Exercise goal.
The data must be given again exactly as written, with all images omitted.

Information supplied.

******************************

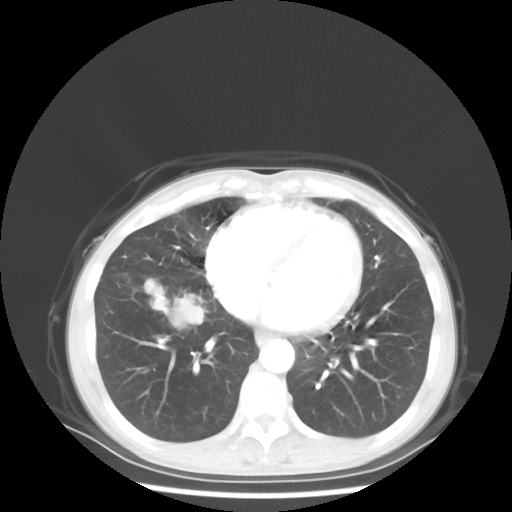
Chest CT, one axial slice. Slice 20 of 56 in the series (ordered by position). Reconstruction kernel STANDARD. Lung window (W 1500 / L -600 HU). 512 × 512 image matrix. Patient: female, 57 years. From the clinical record (not read from this slice): clinical TNM (as recorded): T1c N3 M1a; histopathological grade: G3.
Annotated regions visible in this slice (rectangle marked by the reading radiologist):
- lung tumour (recorded histology: adenocarcinoma): box from (x=142, y=282) to (x=207, y=331) px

******************************

Solution for this problem.
Chest CT, one axial slice. Slice 20 of 56 in the series (ordered by position). Reconstruction kernel STANDARD. Lung window (W 1500 / L -600 HU). 512 × 512 image matrix. Patient: female, 57 years. From the clinical record (not read from this slice): clinical TNM (as recorded): T1c N3 M1a; histopathological grade: G3.
Annotated regions visible in this slice (rectangle marked by the reading radiologist):
- lung tumour (recorded histology: adenocarcinoma): box from (x=142, y=282) to (x=207, y=331) px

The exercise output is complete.